> [YOUR INSTRUCTIONS] Scan the records below for the line with "sommes à votre écoute" and the line with "83 Avenue Félix Faure". Repeat those two lines and every line between them exactly, and nothing else.

Collected data
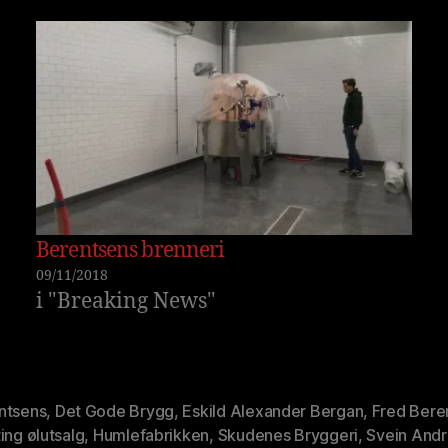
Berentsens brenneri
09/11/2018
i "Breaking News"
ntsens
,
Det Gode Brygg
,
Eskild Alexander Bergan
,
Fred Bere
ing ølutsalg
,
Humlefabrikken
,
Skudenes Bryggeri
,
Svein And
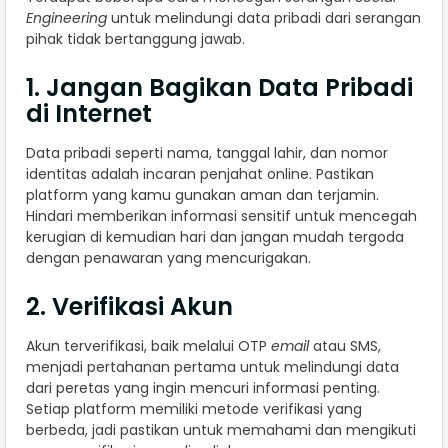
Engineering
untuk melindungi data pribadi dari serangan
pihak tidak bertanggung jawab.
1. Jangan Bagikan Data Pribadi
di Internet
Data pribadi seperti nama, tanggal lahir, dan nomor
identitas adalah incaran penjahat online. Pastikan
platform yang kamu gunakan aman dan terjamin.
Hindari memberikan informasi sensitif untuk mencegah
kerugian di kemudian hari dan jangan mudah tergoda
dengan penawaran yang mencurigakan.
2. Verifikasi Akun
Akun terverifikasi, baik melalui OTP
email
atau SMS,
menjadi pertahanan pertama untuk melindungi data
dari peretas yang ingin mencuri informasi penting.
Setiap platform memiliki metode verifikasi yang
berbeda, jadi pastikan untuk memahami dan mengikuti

--

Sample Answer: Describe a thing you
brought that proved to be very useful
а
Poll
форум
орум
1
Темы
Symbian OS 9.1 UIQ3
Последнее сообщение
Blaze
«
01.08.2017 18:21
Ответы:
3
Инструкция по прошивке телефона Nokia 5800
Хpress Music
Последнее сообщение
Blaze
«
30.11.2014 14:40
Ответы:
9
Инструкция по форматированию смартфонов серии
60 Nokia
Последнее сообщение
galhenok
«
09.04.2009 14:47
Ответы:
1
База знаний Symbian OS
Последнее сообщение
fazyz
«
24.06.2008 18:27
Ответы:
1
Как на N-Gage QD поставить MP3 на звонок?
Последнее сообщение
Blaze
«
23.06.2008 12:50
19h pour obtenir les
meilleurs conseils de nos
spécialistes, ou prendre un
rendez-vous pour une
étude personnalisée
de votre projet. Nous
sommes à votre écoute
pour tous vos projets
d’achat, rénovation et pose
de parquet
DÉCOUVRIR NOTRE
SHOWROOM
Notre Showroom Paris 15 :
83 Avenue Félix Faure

> [ANSWER SPACE]
sommes à votre écoute
pour tous vos projets
d’achat, rénovation et pose
de parquet
DÉCOUVRIR NOTRE
SHOWROOM
Notre Showroom Paris 15 :
83 Avenue Félix Faure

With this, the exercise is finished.